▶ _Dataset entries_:
——————————
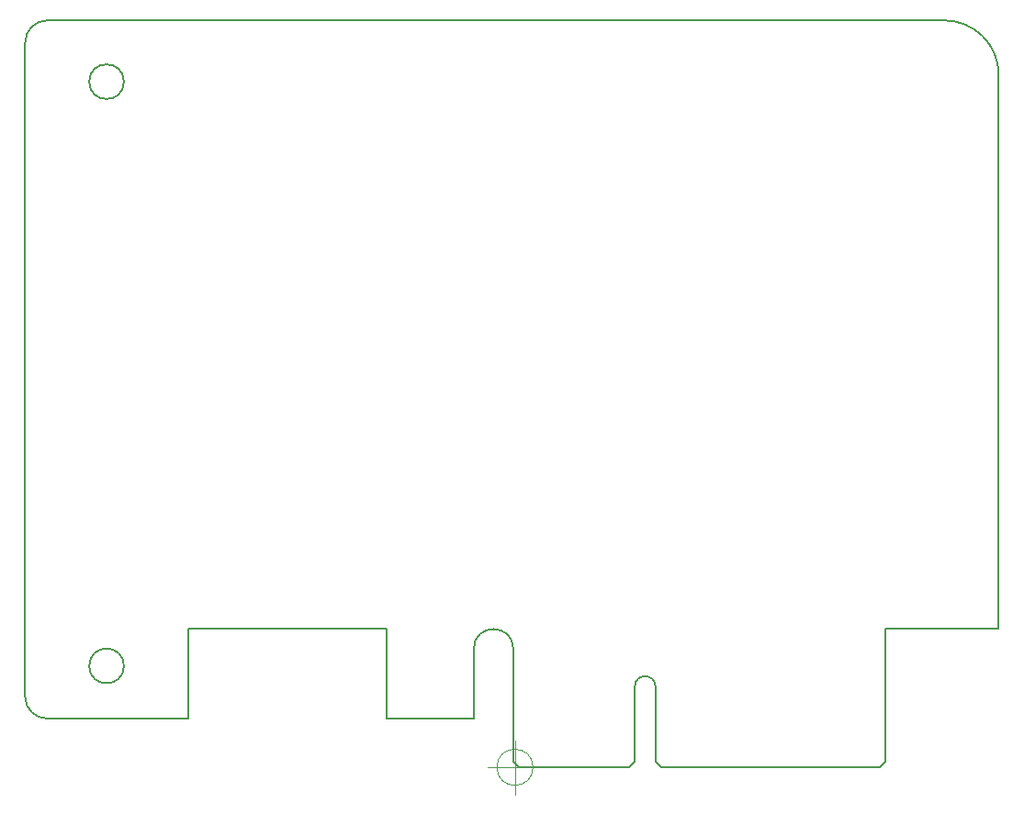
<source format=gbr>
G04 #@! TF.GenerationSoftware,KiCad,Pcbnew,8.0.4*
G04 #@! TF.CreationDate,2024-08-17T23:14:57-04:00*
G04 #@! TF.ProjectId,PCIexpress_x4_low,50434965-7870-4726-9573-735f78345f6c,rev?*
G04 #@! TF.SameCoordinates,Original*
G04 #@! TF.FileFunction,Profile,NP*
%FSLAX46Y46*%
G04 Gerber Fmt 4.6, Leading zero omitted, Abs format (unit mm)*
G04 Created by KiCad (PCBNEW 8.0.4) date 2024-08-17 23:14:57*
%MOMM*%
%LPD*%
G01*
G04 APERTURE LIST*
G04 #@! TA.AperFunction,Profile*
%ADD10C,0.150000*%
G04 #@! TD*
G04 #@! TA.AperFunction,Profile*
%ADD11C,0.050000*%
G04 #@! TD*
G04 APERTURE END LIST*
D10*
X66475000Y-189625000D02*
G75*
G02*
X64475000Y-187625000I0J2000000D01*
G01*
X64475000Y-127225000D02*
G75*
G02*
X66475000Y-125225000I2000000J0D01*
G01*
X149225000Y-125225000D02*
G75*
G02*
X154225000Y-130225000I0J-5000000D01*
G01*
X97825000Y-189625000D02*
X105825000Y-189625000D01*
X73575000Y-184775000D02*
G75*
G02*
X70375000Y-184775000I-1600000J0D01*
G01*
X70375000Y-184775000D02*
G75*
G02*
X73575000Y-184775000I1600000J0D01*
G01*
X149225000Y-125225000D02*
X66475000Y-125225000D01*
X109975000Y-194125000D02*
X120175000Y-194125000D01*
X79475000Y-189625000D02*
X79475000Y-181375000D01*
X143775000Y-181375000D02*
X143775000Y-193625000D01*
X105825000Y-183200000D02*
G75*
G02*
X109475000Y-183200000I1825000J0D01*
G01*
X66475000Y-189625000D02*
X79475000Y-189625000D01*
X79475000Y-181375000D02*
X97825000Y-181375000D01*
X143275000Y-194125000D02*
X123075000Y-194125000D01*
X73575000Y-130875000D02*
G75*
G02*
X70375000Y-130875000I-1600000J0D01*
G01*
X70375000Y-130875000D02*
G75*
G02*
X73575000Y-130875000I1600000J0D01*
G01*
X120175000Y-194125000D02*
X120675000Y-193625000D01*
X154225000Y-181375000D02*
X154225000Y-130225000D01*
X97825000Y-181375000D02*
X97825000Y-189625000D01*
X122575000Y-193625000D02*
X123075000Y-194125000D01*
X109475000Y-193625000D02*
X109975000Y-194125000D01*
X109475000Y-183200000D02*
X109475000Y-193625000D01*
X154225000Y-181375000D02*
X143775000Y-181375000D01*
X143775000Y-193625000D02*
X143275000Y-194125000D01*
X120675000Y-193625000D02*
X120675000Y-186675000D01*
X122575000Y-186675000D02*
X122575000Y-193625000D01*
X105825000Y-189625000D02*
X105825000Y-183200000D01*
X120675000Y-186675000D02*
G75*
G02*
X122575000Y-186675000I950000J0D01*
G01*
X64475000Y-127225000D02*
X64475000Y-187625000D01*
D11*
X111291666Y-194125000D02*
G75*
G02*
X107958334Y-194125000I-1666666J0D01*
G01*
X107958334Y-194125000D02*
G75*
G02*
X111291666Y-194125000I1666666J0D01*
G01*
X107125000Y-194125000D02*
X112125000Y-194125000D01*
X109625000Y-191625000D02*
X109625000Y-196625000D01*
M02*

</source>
——————————
▶ _What to produce_:
In the records above, find each line that mentions the string "KiCad", then copy it.

▶ _Response to this exercise_:
G04 #@! TF.GenerationSoftware,KiCad,Pcbnew,8.0.4*
G04 Created by KiCad (PCBNEW 8.0.4) date 2024-08-17 23:14:57*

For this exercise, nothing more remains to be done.